Leestekst

Nee, het is geen toeval. De Azerbeidzjaanse Bank Respublika krijgt een groene lening van de Nederlandse ontwikkelingsbank FMO in dezelfde week dat in de Azerbeidzjaanse hoofdstad Bakoe de 29ste klimaattop van de Verenigde Naties plaatsvindt. Deze COP29 staat in het teken van de financiering van klimaatactie, vooral in ontwikkelingslanden, en dat grijpt FMO aan om een punt te maken over lokale banken.
FMO, opgericht in 1970 door de Nederlandse overheid en een aantal grootbanken, is actief als financier van ondernemingen en banken in ontwikkelingslanden. Veel landen hebben zo’n ontwikkelingsbank, die doorgaans bescheiden financiële doelen heeft maar wel winst moet maken.
Met de aankondiging van de lening aan Respublika probeert FMO de deelnemers aan COP29 — waaronder ook veel andere ontwikkelingsbanken — er ook op te wijzen dat bij klimaatfinanciering het probleem niet alleen het vinden van voldoende geld is. De uiteindelijke effectieve besteding is eveneens een moeilijkheid volgens FMO. Directeur Michael Jongeneel: „Er komen ongetwijfeld allemaal toezeggingen in Bakoe. Maar ons punt is: als dat geld er daadwerkelijk komt, zijn er dan wel projecten om te financieren? Mijn stellige antwoord is: nee. We moeten ervoor gaan zorgen dat er veel meer duurzame projecten van de grond komen die financierbaar zijn.”
Lokale investeringen zijn cruciaal om klimaatverandering tegen te gaan, of om met de gevolgen om te kunnen gaan
En dan komen wat FMO betreft ook lokale banken om de hoek kijken. Hun accountmanagers weten welke duurzame ondernemers kunnen uitbreiden of welke ondernemers bereid zijn om te beginnen met vergroening. De ontwikkelingsbank werkt in de meeste landen waar ze actief is al via lokale banken en denkt dat deze aanpak ook effectief is om klimaatverandering tegen te gaan.
„Het is naïef om te denken dat we de Sahara vol gaan leggen met zonnepanelen en alle oceanen gaan volbouwen met windmolens”, stelt Jongeneel tijdens een videogesprek met NRC, samen met expert duurzaam financieren Elies Fongers van FMO. „Lokale investeringen zijn cruciaal om klimaatverandering tegen te gaan, of om met de gevolgen om te kunnen gaan. En lokale banken hebben gewoon een beter netwerk en stevige lokale kennis om die lokale investeringen te doen.”
In het Westen is er veel druk op banken om lokale vestigingen juist te sluiten, omdat consumenten er minder gebruik van maken en de kosten hoog zijn.
Jongeneel: „De digitalisering die in Nederland plaatsvindt, vindt overal plaats. Die druk zien wij ook. Alleen in een heel beperkt aantal landen zie je dat het aantal bankvestigingen nog toeneemt. Maar dat betekent niet dat het lokale netwerk niet meer bestaat.

Invoerlijst
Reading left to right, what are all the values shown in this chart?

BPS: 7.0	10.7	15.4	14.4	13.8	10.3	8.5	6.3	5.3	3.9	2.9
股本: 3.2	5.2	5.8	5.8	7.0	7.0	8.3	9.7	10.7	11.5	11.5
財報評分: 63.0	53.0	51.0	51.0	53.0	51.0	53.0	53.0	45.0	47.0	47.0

---

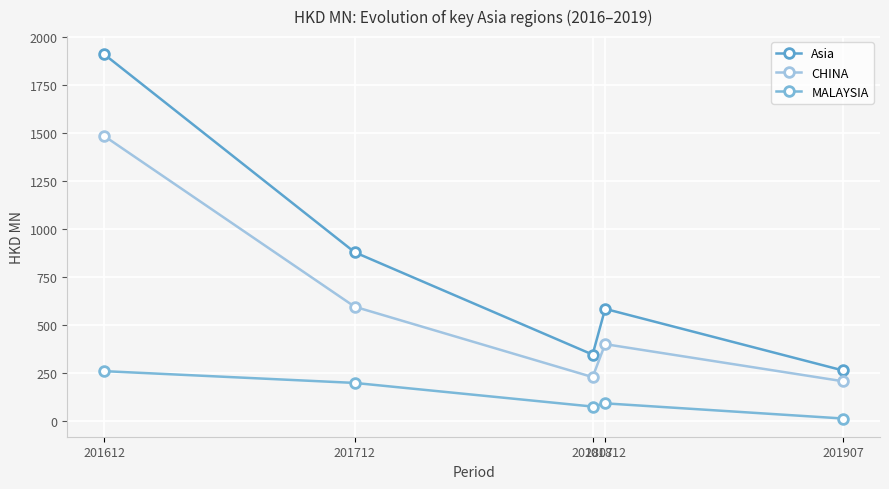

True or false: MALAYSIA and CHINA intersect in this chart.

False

...

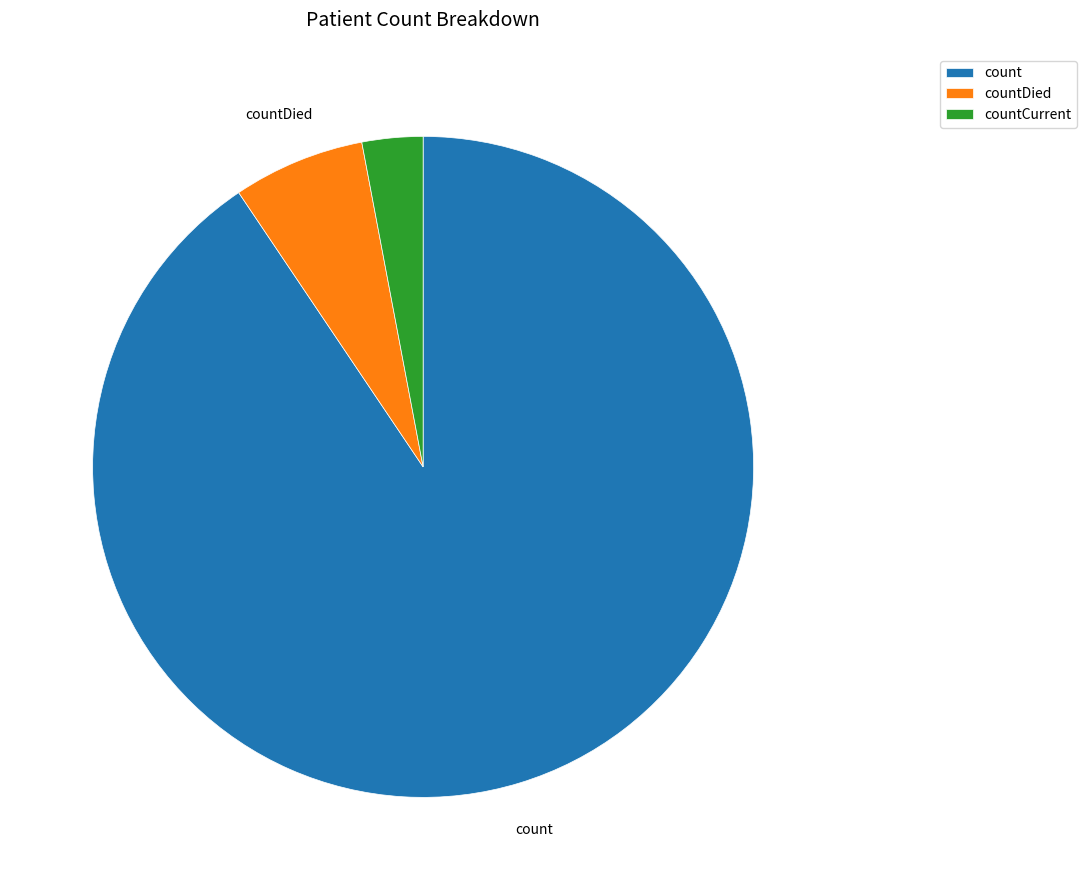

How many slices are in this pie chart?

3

Jouw opdrachten
1 – Vervang "digitalisering" door "automatisering" in het gedeelte van de leestekst dat begint met "In het Westen" en doorloopt tot en met "niet meer bestaat.", en geef dat gedeelte opnieuw weer.
2 – Tel de regels in de invoerlijst die het woord "chart" bevatten, waarbij hoofdletters en kleine letters als verschillend gelden. Geef alleen het aantal.
De invoerlijst heeft geen verband met de leestekst.

Resultaten per opdracht
1 –
In het Westen is er veel druk op banken om lokale vestigingen juist te sluiten, omdat consumenten er minder gebruik van maken en de kosten hoog zijn.
Jongeneel: „De automatisering die in Nederland plaatsvindt, vindt overal plaats. Die druk zien wij ook. Alleen in een heel beperkt aantal landen zie je dat het aantal bankvestigingen nog toeneemt. Maar dat betekent niet dat het lokale netwerk niet meer bestaat.

2 – 3